▶ [TASK TO CARRY OUT] In the records below, recast the lines as a JSON list of strings, one string per line, leaving out any blank lines. Start with the line that contains "2.28.2 catalogue (DETECT_THRESH" and go on through the line that contains "[instrumental pixel values]", and include only those lines.
MATERIAL FOR THIS EXERCISE start
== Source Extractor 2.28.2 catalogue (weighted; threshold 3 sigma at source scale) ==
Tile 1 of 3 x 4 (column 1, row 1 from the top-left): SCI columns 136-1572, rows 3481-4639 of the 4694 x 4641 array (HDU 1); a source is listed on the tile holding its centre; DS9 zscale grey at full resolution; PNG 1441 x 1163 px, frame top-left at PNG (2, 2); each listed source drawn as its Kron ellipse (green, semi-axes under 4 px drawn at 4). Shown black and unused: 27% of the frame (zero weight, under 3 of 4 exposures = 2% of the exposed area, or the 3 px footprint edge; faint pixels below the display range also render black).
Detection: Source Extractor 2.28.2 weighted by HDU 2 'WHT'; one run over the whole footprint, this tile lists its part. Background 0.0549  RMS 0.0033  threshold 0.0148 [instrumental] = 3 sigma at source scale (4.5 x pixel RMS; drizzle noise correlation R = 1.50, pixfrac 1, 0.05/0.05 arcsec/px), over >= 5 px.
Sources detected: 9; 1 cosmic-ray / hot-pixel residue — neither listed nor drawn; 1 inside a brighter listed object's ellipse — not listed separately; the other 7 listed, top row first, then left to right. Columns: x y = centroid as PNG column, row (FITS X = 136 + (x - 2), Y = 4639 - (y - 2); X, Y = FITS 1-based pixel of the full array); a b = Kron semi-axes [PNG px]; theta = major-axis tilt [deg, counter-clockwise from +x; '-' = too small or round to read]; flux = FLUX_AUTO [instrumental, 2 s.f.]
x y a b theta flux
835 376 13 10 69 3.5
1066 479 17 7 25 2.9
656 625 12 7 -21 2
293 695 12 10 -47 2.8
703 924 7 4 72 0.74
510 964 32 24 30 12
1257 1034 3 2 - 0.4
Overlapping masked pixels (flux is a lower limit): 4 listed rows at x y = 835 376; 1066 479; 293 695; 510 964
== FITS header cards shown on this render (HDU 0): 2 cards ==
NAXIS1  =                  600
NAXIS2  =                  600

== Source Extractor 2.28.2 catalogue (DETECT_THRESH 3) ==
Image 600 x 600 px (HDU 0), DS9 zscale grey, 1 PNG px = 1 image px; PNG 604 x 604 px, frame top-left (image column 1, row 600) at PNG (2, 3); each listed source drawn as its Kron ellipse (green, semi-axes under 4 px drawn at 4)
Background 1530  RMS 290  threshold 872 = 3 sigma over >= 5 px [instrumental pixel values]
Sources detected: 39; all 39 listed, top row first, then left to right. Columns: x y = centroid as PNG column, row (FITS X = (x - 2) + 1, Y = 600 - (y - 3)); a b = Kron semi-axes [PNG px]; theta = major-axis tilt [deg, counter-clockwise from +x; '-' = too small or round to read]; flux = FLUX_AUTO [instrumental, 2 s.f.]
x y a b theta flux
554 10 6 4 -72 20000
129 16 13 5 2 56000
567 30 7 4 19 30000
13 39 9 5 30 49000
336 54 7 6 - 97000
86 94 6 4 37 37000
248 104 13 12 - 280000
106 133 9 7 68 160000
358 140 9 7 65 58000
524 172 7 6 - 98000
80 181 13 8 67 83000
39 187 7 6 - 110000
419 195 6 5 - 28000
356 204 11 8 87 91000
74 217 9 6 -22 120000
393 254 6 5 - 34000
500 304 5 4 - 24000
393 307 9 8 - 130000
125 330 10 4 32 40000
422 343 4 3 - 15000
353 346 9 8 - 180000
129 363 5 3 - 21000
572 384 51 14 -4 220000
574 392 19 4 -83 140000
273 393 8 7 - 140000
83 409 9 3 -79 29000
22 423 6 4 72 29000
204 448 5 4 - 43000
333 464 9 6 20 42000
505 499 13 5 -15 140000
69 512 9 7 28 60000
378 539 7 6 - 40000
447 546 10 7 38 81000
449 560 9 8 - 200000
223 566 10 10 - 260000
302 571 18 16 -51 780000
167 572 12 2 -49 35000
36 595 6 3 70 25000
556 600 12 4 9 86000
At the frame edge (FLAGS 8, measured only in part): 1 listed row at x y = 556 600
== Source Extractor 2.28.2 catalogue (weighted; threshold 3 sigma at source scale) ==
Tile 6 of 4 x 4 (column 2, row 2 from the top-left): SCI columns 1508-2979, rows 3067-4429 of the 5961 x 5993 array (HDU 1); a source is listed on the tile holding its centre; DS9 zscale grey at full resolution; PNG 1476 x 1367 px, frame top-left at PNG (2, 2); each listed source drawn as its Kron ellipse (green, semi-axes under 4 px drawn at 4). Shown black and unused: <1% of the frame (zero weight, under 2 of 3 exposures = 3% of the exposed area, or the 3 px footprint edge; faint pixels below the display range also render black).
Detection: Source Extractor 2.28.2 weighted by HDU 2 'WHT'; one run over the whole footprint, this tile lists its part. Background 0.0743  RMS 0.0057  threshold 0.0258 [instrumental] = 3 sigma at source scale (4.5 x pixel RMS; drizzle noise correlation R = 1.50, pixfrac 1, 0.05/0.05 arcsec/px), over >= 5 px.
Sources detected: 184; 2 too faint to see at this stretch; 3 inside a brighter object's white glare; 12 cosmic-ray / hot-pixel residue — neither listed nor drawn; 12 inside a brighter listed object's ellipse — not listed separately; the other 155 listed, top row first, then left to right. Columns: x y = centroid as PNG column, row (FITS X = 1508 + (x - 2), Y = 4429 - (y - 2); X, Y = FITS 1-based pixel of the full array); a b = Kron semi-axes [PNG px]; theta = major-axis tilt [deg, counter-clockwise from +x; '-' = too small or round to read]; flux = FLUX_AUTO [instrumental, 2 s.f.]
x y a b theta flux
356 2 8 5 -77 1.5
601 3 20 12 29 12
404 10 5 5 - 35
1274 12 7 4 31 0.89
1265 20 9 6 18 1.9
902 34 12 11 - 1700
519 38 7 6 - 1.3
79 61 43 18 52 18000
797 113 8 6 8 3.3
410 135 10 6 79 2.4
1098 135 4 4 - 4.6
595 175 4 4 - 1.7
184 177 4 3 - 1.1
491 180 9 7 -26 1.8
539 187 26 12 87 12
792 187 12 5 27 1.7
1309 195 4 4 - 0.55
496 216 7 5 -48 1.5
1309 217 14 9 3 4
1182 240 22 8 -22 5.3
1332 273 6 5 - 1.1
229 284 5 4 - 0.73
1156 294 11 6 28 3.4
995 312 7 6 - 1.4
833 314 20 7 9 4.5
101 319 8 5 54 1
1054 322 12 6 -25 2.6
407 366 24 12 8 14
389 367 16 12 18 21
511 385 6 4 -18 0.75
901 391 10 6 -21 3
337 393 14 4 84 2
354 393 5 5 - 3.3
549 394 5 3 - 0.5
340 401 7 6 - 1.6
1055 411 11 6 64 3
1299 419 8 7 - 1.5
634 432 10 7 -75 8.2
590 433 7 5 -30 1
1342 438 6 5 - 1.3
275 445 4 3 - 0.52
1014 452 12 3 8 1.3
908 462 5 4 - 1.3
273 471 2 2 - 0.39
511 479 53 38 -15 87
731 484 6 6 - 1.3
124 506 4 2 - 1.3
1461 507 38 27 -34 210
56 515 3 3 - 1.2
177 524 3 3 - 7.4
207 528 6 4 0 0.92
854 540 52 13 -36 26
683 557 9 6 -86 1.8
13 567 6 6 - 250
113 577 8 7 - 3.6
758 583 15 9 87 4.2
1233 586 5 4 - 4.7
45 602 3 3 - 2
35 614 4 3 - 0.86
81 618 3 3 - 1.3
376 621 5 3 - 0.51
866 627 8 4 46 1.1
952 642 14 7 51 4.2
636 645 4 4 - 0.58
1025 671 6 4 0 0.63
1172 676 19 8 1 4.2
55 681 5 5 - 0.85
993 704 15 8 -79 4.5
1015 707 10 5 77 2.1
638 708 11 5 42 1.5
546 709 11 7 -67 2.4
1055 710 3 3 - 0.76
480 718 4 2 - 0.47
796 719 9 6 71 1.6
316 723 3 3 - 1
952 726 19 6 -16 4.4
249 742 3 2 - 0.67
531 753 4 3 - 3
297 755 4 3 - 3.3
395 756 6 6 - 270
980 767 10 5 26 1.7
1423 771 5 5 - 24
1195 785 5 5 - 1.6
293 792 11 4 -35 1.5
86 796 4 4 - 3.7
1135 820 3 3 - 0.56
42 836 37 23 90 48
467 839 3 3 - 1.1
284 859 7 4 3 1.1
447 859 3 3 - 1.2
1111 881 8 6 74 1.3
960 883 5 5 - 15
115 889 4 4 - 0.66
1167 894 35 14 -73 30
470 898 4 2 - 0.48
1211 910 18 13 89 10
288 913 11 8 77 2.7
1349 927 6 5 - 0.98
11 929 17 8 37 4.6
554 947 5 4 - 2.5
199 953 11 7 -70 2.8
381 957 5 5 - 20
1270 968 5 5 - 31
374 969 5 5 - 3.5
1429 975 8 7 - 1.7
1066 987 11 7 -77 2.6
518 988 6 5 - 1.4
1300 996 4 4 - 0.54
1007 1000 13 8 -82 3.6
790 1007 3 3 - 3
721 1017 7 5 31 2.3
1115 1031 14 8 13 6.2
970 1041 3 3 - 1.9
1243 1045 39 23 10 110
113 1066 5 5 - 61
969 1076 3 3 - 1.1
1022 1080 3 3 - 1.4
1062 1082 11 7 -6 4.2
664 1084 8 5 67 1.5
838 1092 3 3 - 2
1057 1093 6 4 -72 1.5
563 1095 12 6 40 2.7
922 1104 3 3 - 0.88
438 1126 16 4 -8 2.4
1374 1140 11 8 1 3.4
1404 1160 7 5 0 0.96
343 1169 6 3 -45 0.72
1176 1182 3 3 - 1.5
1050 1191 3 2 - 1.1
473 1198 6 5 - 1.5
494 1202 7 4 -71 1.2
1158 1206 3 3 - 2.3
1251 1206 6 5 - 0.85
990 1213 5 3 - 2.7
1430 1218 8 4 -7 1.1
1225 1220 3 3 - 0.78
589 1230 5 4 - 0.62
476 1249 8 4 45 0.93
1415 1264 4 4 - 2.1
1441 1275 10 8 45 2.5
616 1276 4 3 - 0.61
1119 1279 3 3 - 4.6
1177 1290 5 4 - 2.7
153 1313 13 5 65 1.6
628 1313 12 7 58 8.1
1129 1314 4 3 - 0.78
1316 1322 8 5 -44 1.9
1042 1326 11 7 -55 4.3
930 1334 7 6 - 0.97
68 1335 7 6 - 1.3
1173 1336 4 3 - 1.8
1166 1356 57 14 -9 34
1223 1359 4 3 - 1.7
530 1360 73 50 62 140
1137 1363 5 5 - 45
MATERIAL FOR THIS EXERCISE end
▶ [FINAL ANSWER]
[
  "== Source Extractor 2.28.2 catalogue (DETECT_THRESH 3) ==",
  "Image 600 x 600 px (HDU 0), DS9 zscale grey, 1 PNG px = 1 image px; PNG 604 x 604 px, frame top-left (image column 1, row 600) at PNG (2, 3); each listed source drawn as its Kron ellipse (green, semi-axes under 4 px drawn at 4)",
  "Background 1530  RMS 290  threshold 872 = 3 sigma over >= 5 px [instrumental pixel values]"
]